Problem description - Print all the data below exactly, without images.

Given data -
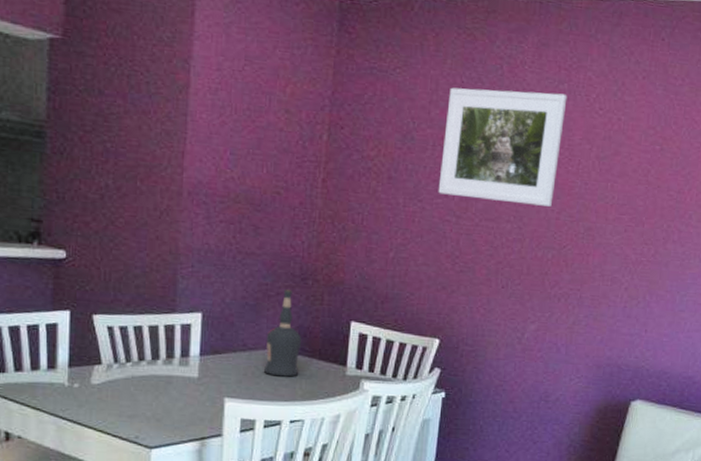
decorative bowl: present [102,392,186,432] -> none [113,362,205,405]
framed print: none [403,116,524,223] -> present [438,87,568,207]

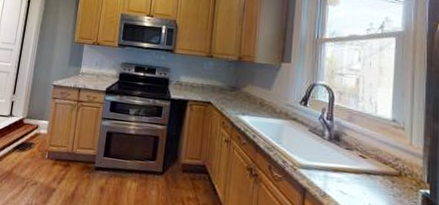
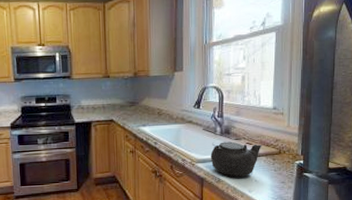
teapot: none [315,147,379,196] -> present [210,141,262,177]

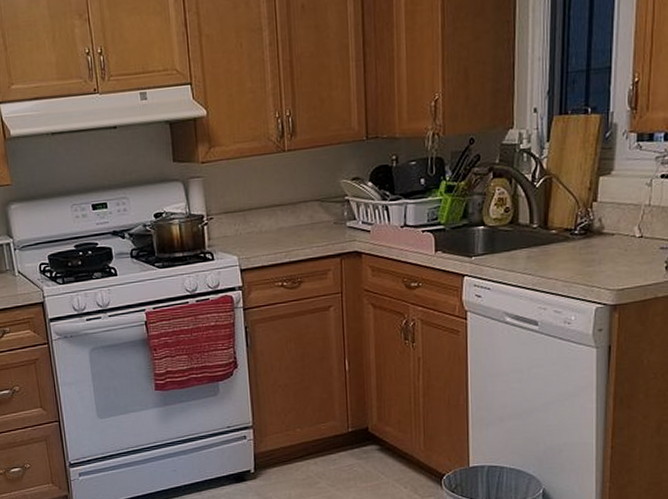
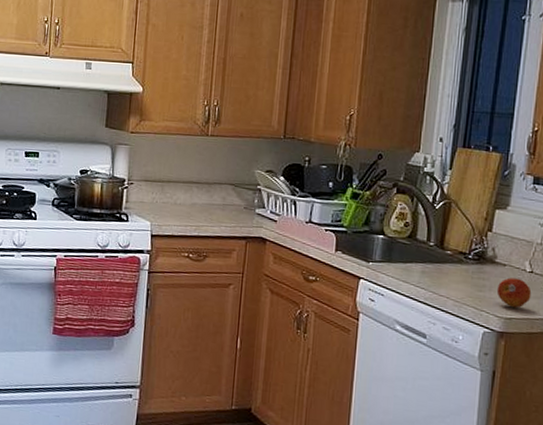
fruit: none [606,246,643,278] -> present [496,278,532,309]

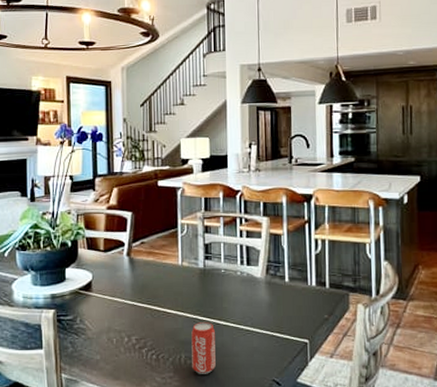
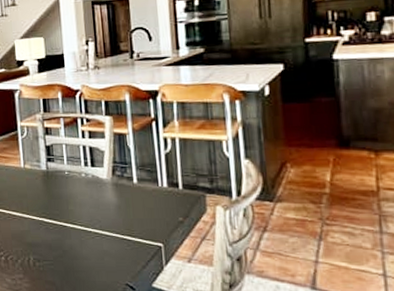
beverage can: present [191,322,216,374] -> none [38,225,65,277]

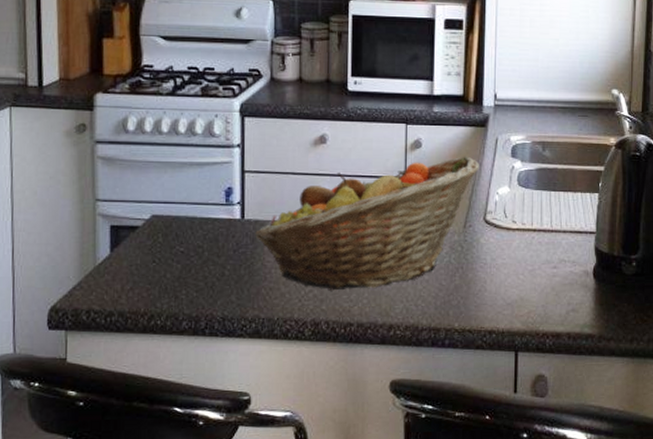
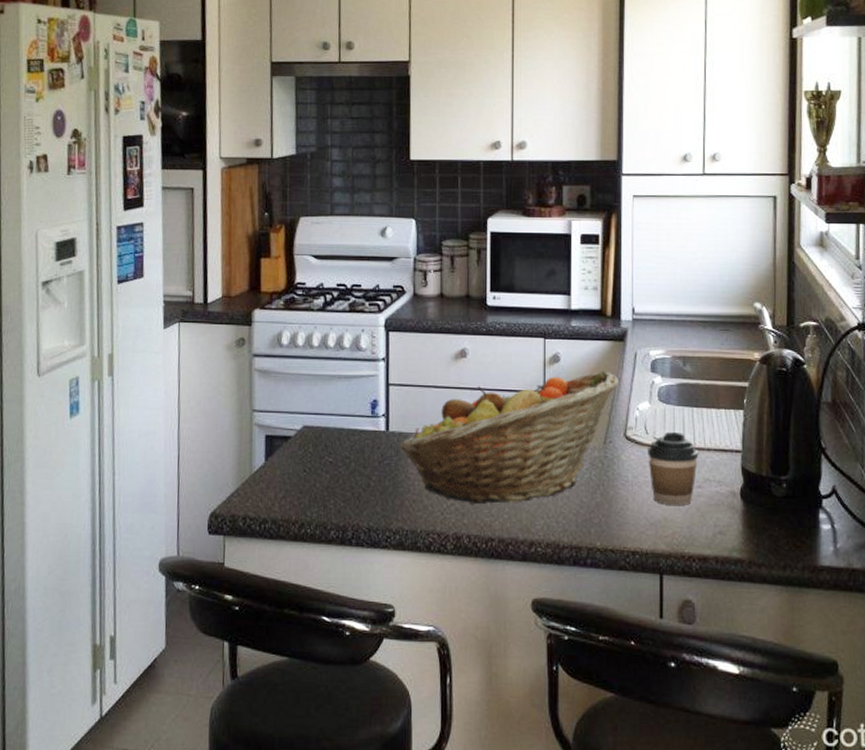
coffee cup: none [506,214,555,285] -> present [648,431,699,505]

Exercise result -
decorative bowl: present [102,392,186,432] -> none [113,362,205,405]
framed print: none [403,116,524,223] -> present [438,87,568,207]

teapot: none [315,147,379,196] -> present [210,141,262,177]

fruit: none [606,246,643,278] -> present [496,278,532,309]

beverage can: present [191,322,216,374] -> none [38,225,65,277]

coffee cup: none [506,214,555,285] -> present [648,431,699,505]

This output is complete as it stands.